Stability

To this day I can enjoy the flowers my mother tended many years ago.

When my mother was 6, her mother died and left behind four little girls. The children began a life of instability, encountering one new situation after another. Soon the girls were no longer together but living apart with various relatives.

When my mother was in high school she lived with a family "up town," some distance away from the farm of her childhood. She said that often she did her studies in the little time left after all the chores were done. But with hard work and determination, she graduated from Burnsville High School and continued another year at Asheville Normal School.

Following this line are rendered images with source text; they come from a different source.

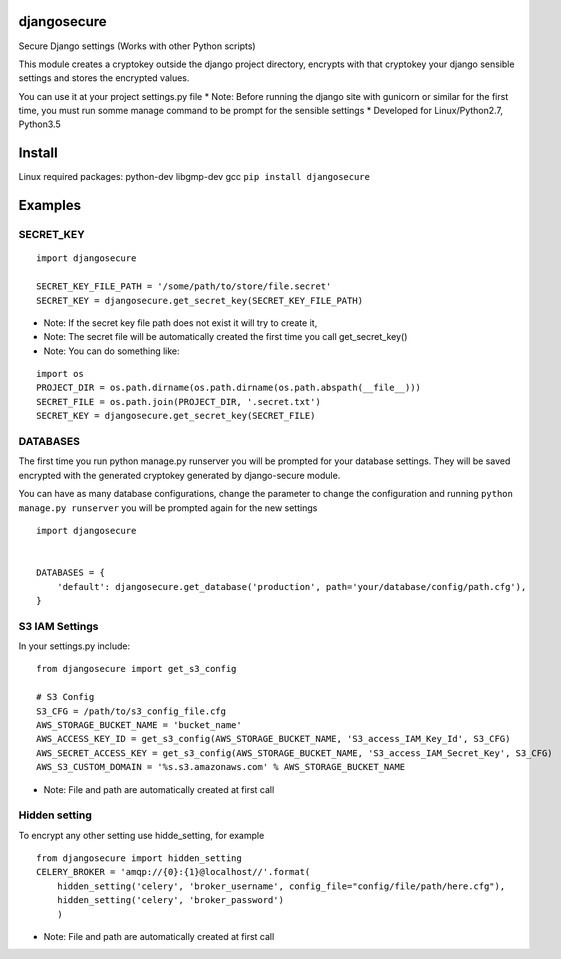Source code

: djangosecure
============

|build status| |coverage report| Secure Django settings (Works with
other Python scripts)

This module creates a cryptokey outside the django project directory,
encrypts with that cryptokey your django sensible settings and stores
the encrypted values.

You can use it at your project settings.py file \* Note: Before running
the django site with gunicorn or similar for the first time, you must
run somme manage command to be prompt for the sensible settings \*
Developed for Linux/Python2.7, Python3.5

Install
=======

Linux required packages: python-dev libgmp-dev gcc
``pip install djangosecure``

Examples
========

SECRET\_KEY
-----------

::

    import djangosecure

    SECRET_KEY_FILE_PATH = '/some/path/to/store/file.secret'
    SECRET_KEY = djangosecure.get_secret_key(SECRET_KEY_FILE_PATH)

-  Note: If the secret key file path does not exist it will try to
   create it,
-  Note: The secret file will be automatically created the first time
   you call get\_secret\_key()
-  Note: You can do something like:

::

    import os
    PROJECT_DIR = os.path.dirname(os.path.dirname(os.path.abspath(__file__)))
    SECRET_FILE = os.path.join(PROJECT_DIR, '.secret.txt')
    SECRET_KEY = djangosecure.get_secret_key(SECRET_FILE)

DATABASES
---------

The first time you run python manage.py runserver you will be prompted
for your database settings. They will be saved encrypted with the
generated cryptokey generated by django-secure module.

You can have as many database configurations, change the parameter to
change the configuration and running ``python manage.py runserver`` you
will be prompted again for the new settings

::

    import djangosecure


    DATABASES = {
        'default': djangosecure.get_database('production', path='your/database/config/path.cfg'),
    }

S3 IAM Settings
---------------

In your settings.py include:

::

    from djangosecure import get_s3_config

    # S3 Config
    S3_CFG = /path/to/s3_config_file.cfg
    AWS_STORAGE_BUCKET_NAME = 'bucket_name'
    AWS_ACCESS_KEY_ID = get_s3_config(AWS_STORAGE_BUCKET_NAME, 'S3_access_IAM_Key_Id', S3_CFG)
    AWS_SECRET_ACCESS_KEY = get_s3_config(AWS_STORAGE_BUCKET_NAME, 'S3_access_IAM_Secret_Key', S3_CFG)
    AWS_S3_CUSTOM_DOMAIN = '%s.s3.amazonaws.com' % AWS_STORAGE_BUCKET_NAME

-  Note: File and path are automatically created at first call

Hidden setting
--------------

To encrypt any other setting use hidde\_setting, for example

::

    from djangosecure import hidden_setting
    CELERY_BROKER = 'amqp://{0}:{1}@localhost//'.format(
        hidden_setting('celery', 'broker_username', config_file="config/file/path/here.cfg"),
        hidden_setting('celery', 'broker_password')
        )

-  Note: File and path are automatically created at first call

.. |build status| image:: https://git.herrerosolis.com/rafahsolis/djangosecure/badges/master/build.svg
   :target: https://git.herrerosolis.com/rafahsolis/djangosecure/commits/master
.. |coverage report| image:: https://git.herrerosolis.com/rafahsolis/djangosecure/badges/master/coverage.svg
   :target: https://git.herrerosolis.com/rafahsolis/djangosecure/commits/master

Then she married and started her own family. As a wife and mother she joined efforts with her husband to take care of the home while he worked in the mining industry.

My mother lovingly cared for her family: cooking, cleaning, gardening, canning, milking cows, churning butter, gathering eggs, rendering lard and growing the most beautiful and largest dahlias ever. Some of my most precious memories are of helping my mother pick wild strawberries, whitewash the tree trunks, stretch the Priscilla curtains on the curtain frames, make biscuits and hearing her laugh. She may have grown up with much uncertainty, but for me, she provided stability, tender care and love.

She is gone now, but I return to that place called home, spending most of the summer there. I can still hear her laughter, smell her home-cooked meals and enjoy the flowers she planted and tended many years ago.